News came out that Ireland fined Meta (formerly Facebook) $100 million for storing user passwords in plain text (link).

The mystery is why they did it. Why even a big tech firm is putting its users at risk by not securing their passwords. Storing passwords in plain text is in itself not harmful to users; the harm appears when bad actors steal these passwords.

The lack of password security is frequently a feature, not a bug, of our technology landscape. Meta surely isn't the only culprit; they happened to have attracted regulatory oversight.

***

Let's ponder an uncontroversial use case: a support staff member needing to access my user account in order to service me.

For example, I might have called the support hotline because I couldn't figure out how to change the email address in my account settings.

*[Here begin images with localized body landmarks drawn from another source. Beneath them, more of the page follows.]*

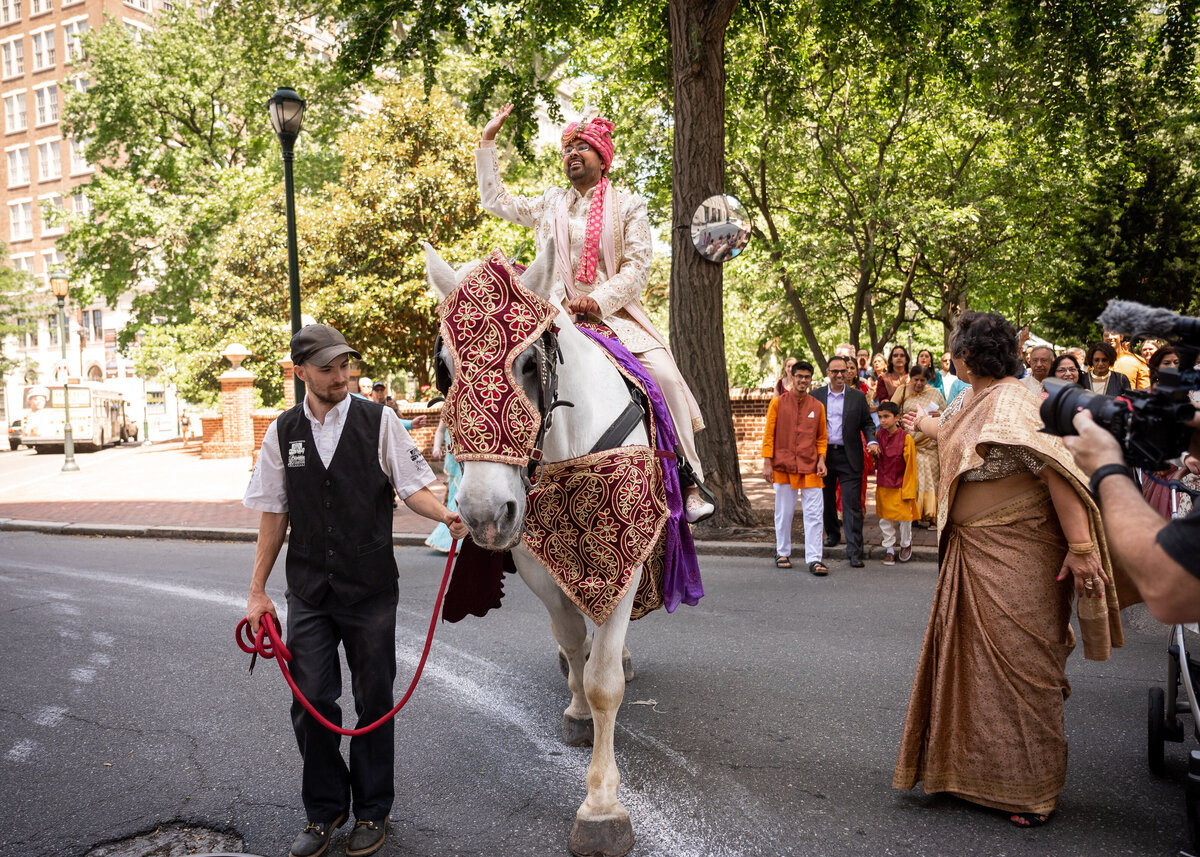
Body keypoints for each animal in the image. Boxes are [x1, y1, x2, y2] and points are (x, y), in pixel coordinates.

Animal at [429, 236, 657, 854]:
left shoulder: (626, 550)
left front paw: (601, 806)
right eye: (444, 369)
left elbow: (605, 681)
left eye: (530, 362)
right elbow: (573, 640)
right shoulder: (536, 562)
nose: (484, 514)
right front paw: (576, 708)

As often happens, the support person clearly sees the same account screens as I while she is serving me. In reality, she has logged into my account so she could replicate the steps I told her I took, in order to figure out what I did wrong.

Further, after she solves the problem, she can relay to me in minute details which buttons to click, and what to do. These steps should replicate perfectly because she simulated these actions in my account.

Now, the question is: how does she gain access to my account that is protected by my password?

The simplest way is if the website stores my password in a database, and the support staff just fetches my stored password from the database and log in in exactly the same way as I would have.

This use case is one (but not the only) possibility why Meta and other websites store passwords in plain text.

***

Let's assume they don't store passwords in plain text but store them in some encrypted form (including so-called "hashed" form). In this case, the user authentication system accepts the encrypted or hashed password as input. If bad actors gain access to the database, they can log in as me, just like the service staff, so I don't think it makes much of a difference.

The difference is that if a bad person who has stolen my encrypted password wants to know my plaintext password, they would have to work hard to decrypt or unhash it but why would they need my plaintext password if they could just gain access using the encrypted version?

***

Instead of mimicking user logons, the website could provide separate staff access to user accounts so that the staff members no longer need to know individual passwords. But these staff accounts are effectively master accounts with master keys.

The risk has arguably gone up. If the bad actors steal the master password, it opens up all accounts. Meanwhile, the user passwords are still stored in the database in whichever format.

***

That's the way technology works. Providing service staff tools to service users adds pressure on security. Storing passwords in plain text is a convenient way to enable this feature. Other ways create other problems. Not storing passwords in plain text only reduces the risk slightly. I suppose it has a signaling effect - if plaintext passwords are stored, it may indicate the company's attitude toward password security.